The issue has prompted anger in Germany, where a brown bear was shot last month after the authorities decided it posed a potential danger to humans. The animal, dubbed "Bruno" by the German media, was the first wild bear to be sighted in Germany since 1835. Slovenia joined the EU in 2004 and its bears are strictly protected under the EU's habitats directive. But the Slovenian authorities say they have not received any official warning letter from the European Commission, and defended their decision to go ahead with the cull to manage the population.

The government said there were 400 to 700 animals living in the country, alarming residents, posing a nuisance to farmers and killing livestock. Officials said that brown bears had strayed into towns and villages in the south of the country, looking for food, and have even been sighted in the capital, Ljubljana.

A small number of the animals have been captured and resettled in other European countries. France took two brown bears this year, releasing one in the Haute-Garonne and another in the Haute-Pyrénées.

The Slovenian government, which grants annual permits for bear hunts, said that it planned to make 100 available this year.

The European Commission has argued that Slovenia's estimate of its brown bear population at between 400 and 700 is so vague that it suggests the welfare of the species is not being properly monitored. It also pointed out that, based on Slovenia's own figures, the cull could eradicate 25 per cent of the country's bears.

Barbara Helfferich, the spokeswoman for the European environment commissioner, Stavros Dimas, said: "The commissioner has expressed his concern based on the information we have received from the Slovenian authorities, that they are about to allow 100 bears to be shot.

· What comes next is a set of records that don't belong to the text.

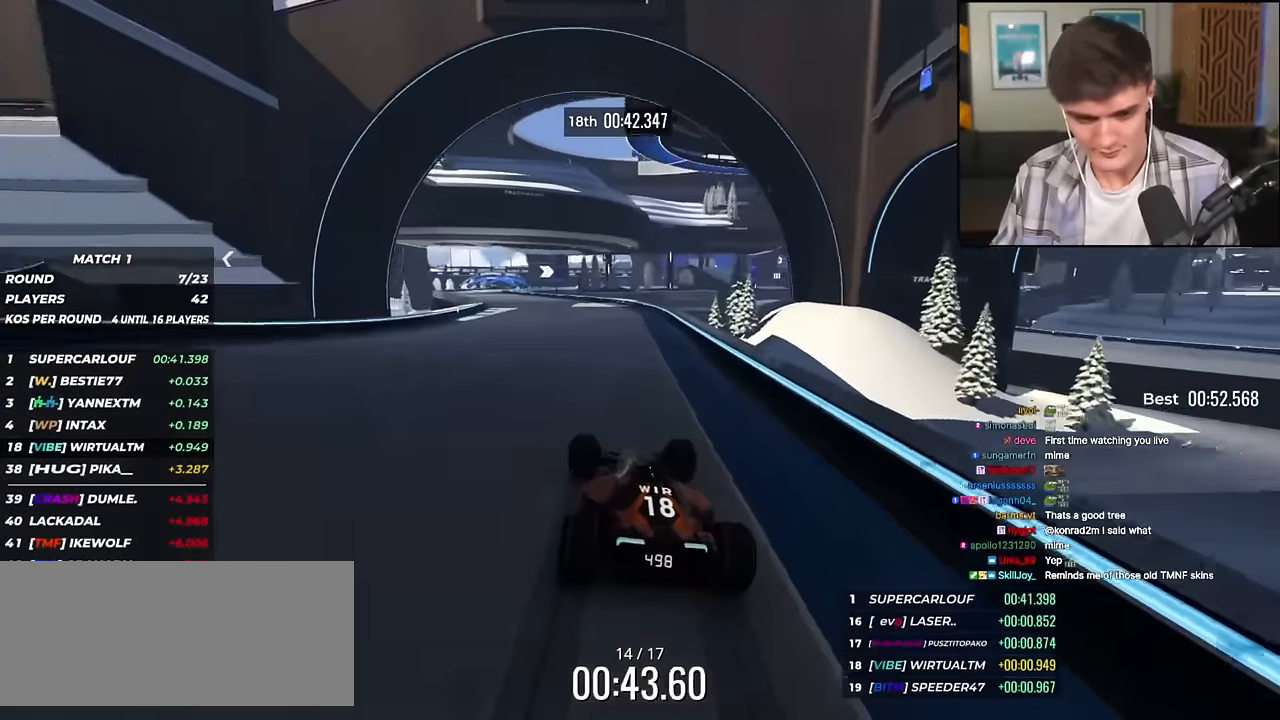
{"keys": ["left", "up"], "events": [[150, "left", "up"], [250, "left", "down"], [384, "left", "up"], [434, "left", "down"]]}
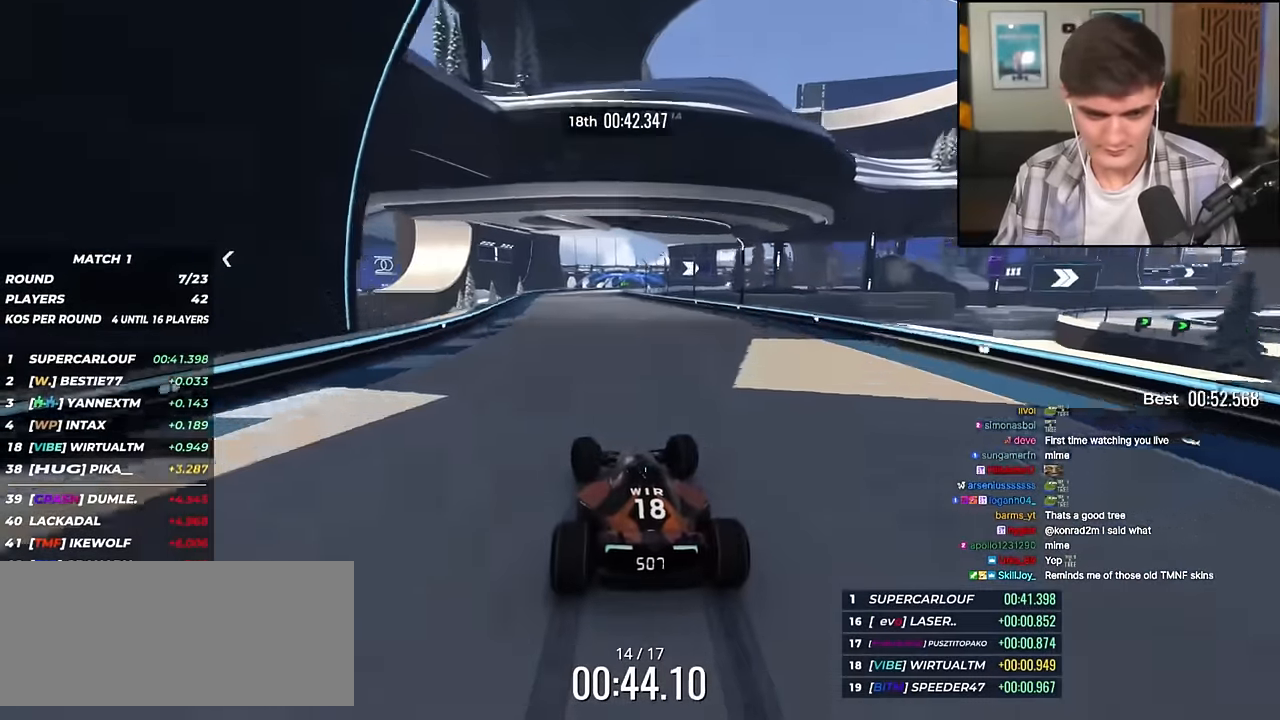
{"keys": ["right", "up"], "events": [[84, "left", "up"], [451, "right", "down"]]}
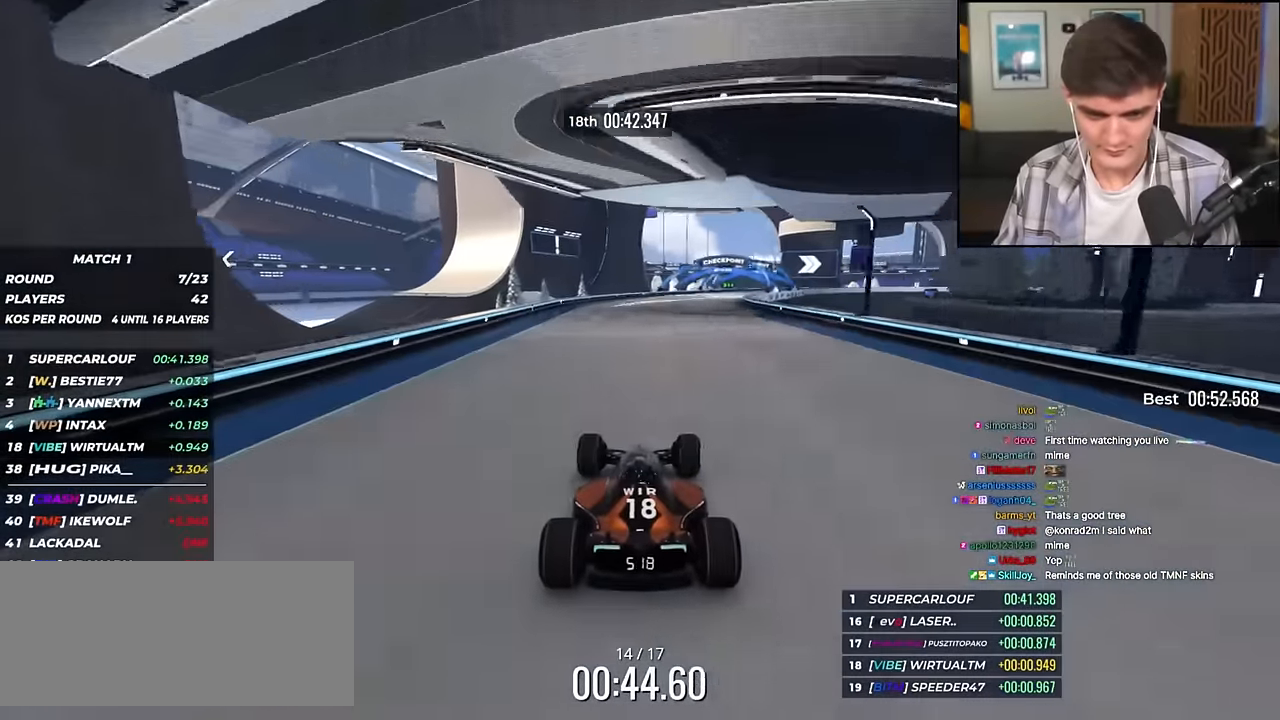
{"keys": ["right", "up"], "events": [[100, "right", "up"], [233, "right", "down"]]}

We have doubts about the accuracy of the information we have received and would want no action to be taken by the Slovenian authorities until we have clarified the situation. It is possible that this action might be in breach of the law and that they could face infringement procedures if they went ahead."

There is little the Commission can do to stop the cull taking place, though it could subsequently open legal proceedings against Slovenia in the European Court of Justice.

Darija Dolenc, a spokeswoman for the Slovenian Environment Ministry, said: "We have so many bears and this is a big problem because they are living in a small area of our country. The population is growing and they frequently visit farms. The bear is such a nice animal but we have to manage the population because they could be dangerous if the population grows too much."

In Germany, where the fate of "Bruno" was followed closely, Slovenia's plans have provoked criticism. A German Green MEP, Hiltrud Breyer, has lodged a question in the European Parliament."Bruno" had been blamed for killing dozens of sheep. A pack of Finnish tracking dogs was brought in to capture the bear alive, but they failed to corner it.The Bavarian authorities then ordered hunters to kill it, saying the bear posed a threat to humans.